The Add New Content Block in the DivvyHQ dashboard
The Add New Content Block in the DivvyHQ dashboard

As the software allows adding content (in the form of text, using an editor) and attaching files, DivvyHQ could evolve further when connecting with some content management and blogging platforms.

It could also allow administrators to predefine specific fields manually entered, such as the topic/category, buyer/audience profile, promotion fields, etc. And it could connect with other collaboration platforms. However, then it would probably become more expensive.

On the other hand, some content marketing platforms we reviewed already offer this but much more at pretty competitive pricing. Marketing.ai is an excellent example. Nevertheless, there is still a vital pricing difference, so it’s waiting and see. For now, DivvyHQ is undoubtedly a perfect option to professionalize the content marketing calendaring, ideation and workflow process.

We expect it will further evolve and integrate with SEO, publishing, collaboration, and more when looking at the overall evolutions in the market.
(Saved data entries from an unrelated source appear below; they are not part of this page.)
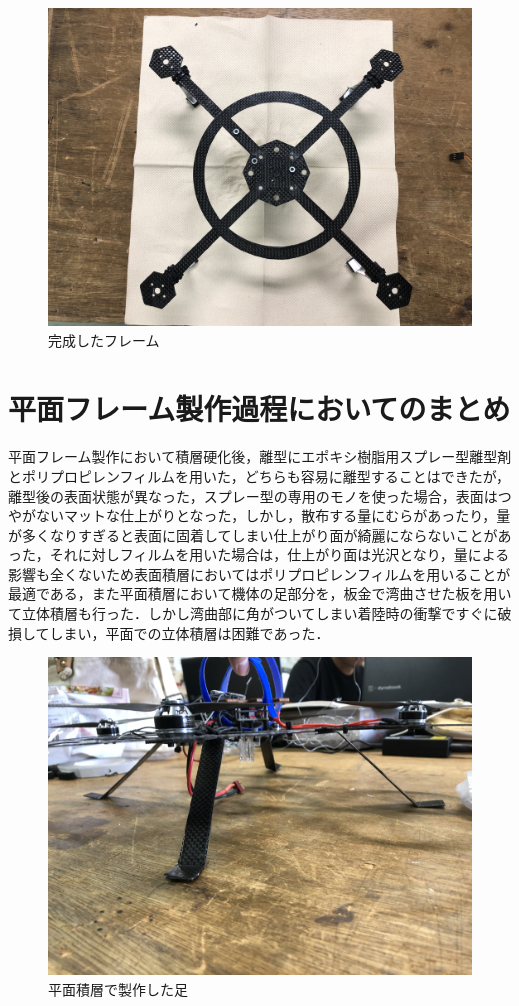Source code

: \begin{figure}[htbp]
  \begin{center}
    \includegraphics[width=120mm]{img/２１.JPG}
    \end{center}
  \caption{完成したフレーム}
 \label{fig:robot}
\end{figure}

\section{平面フレーム製作過程においてのまとめ}
平面フレーム製作において積層硬化後，離型にエポキシ樹脂用スプレー型離型剤とポリプロピレンフィルムを用いた，どちらも容易に離型することはできたが，離型後の表面状態が異なった，スプレー型の専用のモノを使った場合，表面はつやがないマットな仕上がりとなった，しかし，散布する量にむらがあったり，量が多くなりすぎると表面に固着してしまい仕上がり面が綺麗にならないことがあった，それに対しフィルムを用いた場合は，仕上がり面は光沢となり，量による影響も全くないため表面積層においてはポリプロピレンフィルムを用いることが最適である，また平面積層において機体の足部分を，板金で湾曲させた板を用いて立体積層も行った．しかし湾曲部に角がついてしまい着陸時の衝撃ですぐに破損してしまい，平面での立体積層は困難であった．

\begin{figure}[htbp]
  \begin{center}
    \includegraphics[width=120mm]{img/２４.JPG}
    \end{center}
  \caption{平面積層で製作した足}
 \label{fig:robot}
\end{figure}


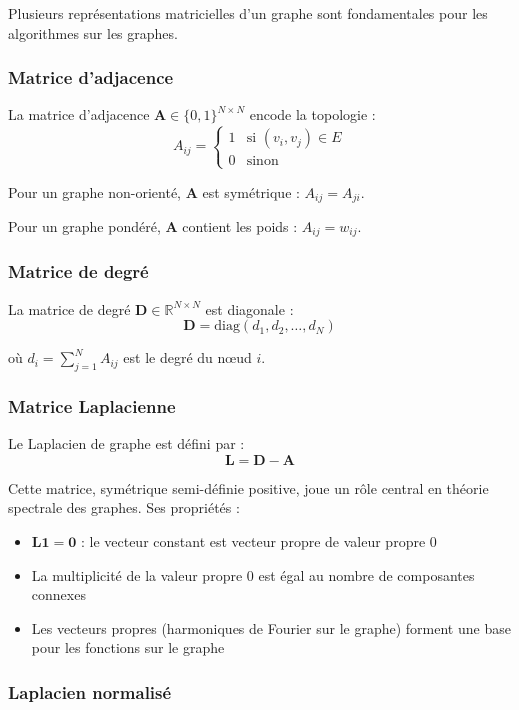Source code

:Plusieurs représentations matricielles d'un graphe sont fondamentales pour les algorithmes sur les graphes.

\subsubsection{Matrice d'adjacence}

La matrice d'adjacence $\mathbf{A} \in \{0,1\}^{N \times N}$ encode la topologie :
\[
A_{ij} = \begin{cases}
1 & \text{si } (v_i, v_j) \in E \\
0 & \text{sinon}
\end{cases}
\]

Pour un graphe non-orienté, $\mathbf{A}$ est symétrique : $A_{ij} = A_{ji}$.

Pour un graphe pondéré, $\mathbf{A}$ contient les poids : $A_{ij} = w_{ij}$.

\subsubsection{Matrice de degré}

La matrice de degré $\mathbf{D} \in \mathbb{R}^{N \times N}$ est diagonale :
\[
\mathbf{D} = \text{diag}(d_1, d_2, \ldots, d_N)
\]

où $d_i = \sum_{j=1}^N A_{ij}$ est le degré du nœud $i$.

\subsubsection{Matrice Laplacienne}

Le Laplacien de graphe est défini par :
\[
\mathbf{L} = \mathbf{D} - \mathbf{A}
\]

Cette matrice, symétrique semi-définie positive, joue un rôle central en théorie spectrale des graphes. Ses propriétés :
\begin{itemize}
    \item $\mathbf{L}\mathbf{1} = \mathbf{0}$ : le vecteur constant est vecteur propre de valeur propre 0
    \item La multiplicité de la valeur propre 0 est égal au nombre de composantes connexes
    \item Les vecteurs propres (harmoniques de Fourier sur le graphe) forment une base pour les fonctions sur le graphe
\end{itemize}

\subsubsection{Laplacien normalisé}

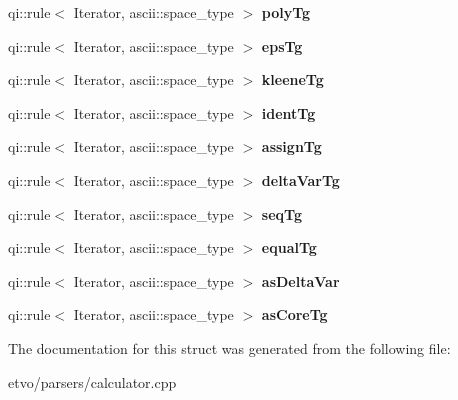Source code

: \begin{DoxyCompactItemize}
\mbox{\label{structcalculator_etvo_1_1calculator_a20fb97055e0f86045fd0e8fd6df1bfb9}} 
qi\+::rule$<$ Iterator, ascii\+::space\+\_\+type $>$ {\bfseries poly\+Tg}
\item 
\mbox{\label{structcalculator_etvo_1_1calculator_a23bd743a243f2f5af1ac12f1e5cc6dcc}} 
qi\+::rule$<$ Iterator, ascii\+::space\+\_\+type $>$ {\bfseries eps\+Tg}
\item 
\mbox{\label{structcalculator_etvo_1_1calculator_af39c11f4c9ea1f78752c9a89953d13c3}} 
qi\+::rule$<$ Iterator, ascii\+::space\+\_\+type $>$ {\bfseries kleene\+Tg}
\item 
\mbox{\label{structcalculator_etvo_1_1calculator_a71a58b97998a33c024ce250d7055779e}} 
qi\+::rule$<$ Iterator, ascii\+::space\+\_\+type $>$ {\bfseries ident\+Tg}
\item 
\mbox{\label{structcalculator_etvo_1_1calculator_a05a6608a64eed7eca37f3cf267c1e813}} 
qi\+::rule$<$ Iterator, ascii\+::space\+\_\+type $>$ {\bfseries assign\+Tg}
\item 
\mbox{\label{structcalculator_etvo_1_1calculator_acf4d6c84c7130e2bf64b9f650452d625}} 
qi\+::rule$<$ Iterator, ascii\+::space\+\_\+type $>$ {\bfseries delta\+Var\+Tg}
\item 
\mbox{\label{structcalculator_etvo_1_1calculator_afe6e95609570c818f6b05b9123ef9998}} 
qi\+::rule$<$ Iterator, ascii\+::space\+\_\+type $>$ {\bfseries seq\+Tg}
\item 
\mbox{\label{structcalculator_etvo_1_1calculator_acb6c729d98372ba07bc1c99ffc4c3d38}} 
qi\+::rule$<$ Iterator, ascii\+::space\+\_\+type $>$ {\bfseries equal\+Tg}
\item 
\mbox{\label{structcalculator_etvo_1_1calculator_abf09a1c1c233449b083ec03aa05e3a72}} 
qi\+::rule$<$ Iterator, ascii\+::space\+\_\+type $>$ {\bfseries as\+Delta\+Var}
\item 
\mbox{\label{structcalculator_etvo_1_1calculator_a211157350e38a3d60b7a247214e9e3bc}} 
qi\+::rule$<$ Iterator, ascii\+::space\+\_\+type $>$ {\bfseries as\+Core\+Tg}
\end{DoxyCompactItemize}


The documentation for this struct was generated from the following file\+:\begin{DoxyCompactItemize}
\item 
etvo/parsers/calculator.\+cpp\end{DoxyCompactItemize}
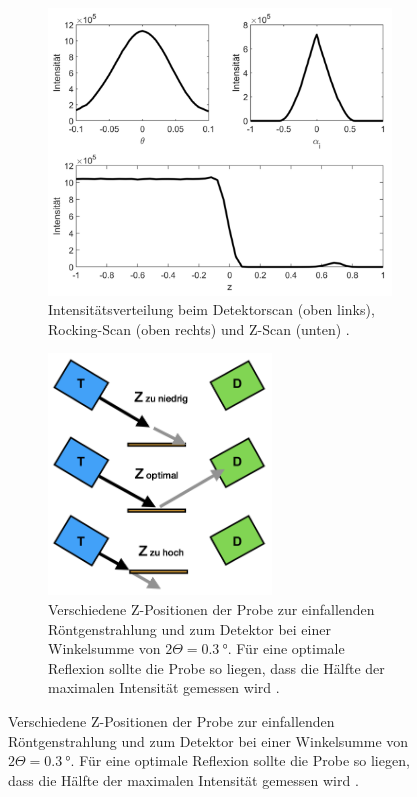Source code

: \begin{figure}
    \centering
    \begin{subfigure}{0.48\textwidth}
        \centering
        \includegraphics[width=\textwidth]{content/img/Abb_5.png}
        \caption{Intensitätsverteilung beim Detektorscan (oben links),
        Rocking-Scan (oben rechts) und Z-Scan (unten) \cite{versuchsanleitung}.}
        \label{fig:scan}
    \end{subfigure}
    \hfill
    \begin{subfigure}{0.48\textwidth}
        \centering
        \includegraphics[width=0.65\textwidth]{content/img/Abb_6.png}
        \caption{Verschiedene Z-Positionen der Probe zur einfallenden Röntgenstrahlung und zum Detektor bei einer Winkelsumme von $2\Theta = \SI{0.3}{\degree}$.
        Für eine optimale Reflexion sollte die Probe so liegen,
        dass die Hälfte der maximalen Intensität gemessen wird \cite{versuchsanleitung}.}
        \label{fig:zposition03}
    \end{subfigure}
\end{figure}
Partnerships with other vendors of related applications are possible too. That’s not just the case for DivvyHQ. Integration will be a driver in the content marketing software market that’s still relatively young.

DivvyHQ is a user-friendly and easy-to-use solution that goes beyond pure and simple editorial calendaring for a more than affordable price and good collaboration features.

If you structure the processes well within your team – including external contributors – you have no excuse to stick to Excel or whatever spreadsheet anymore, even if used in the cloud for collaboration purposes.

DivvyHQ does what it promises and more. It’s an excellent application for smaller teams and organizations that use content marketing in a staged approach and/or without the need for an enterprise-level solution, connected to marketing automation tools. Good price/quality and probably the best stand-alone editorial calendar and workflow platform out there at the time of the review.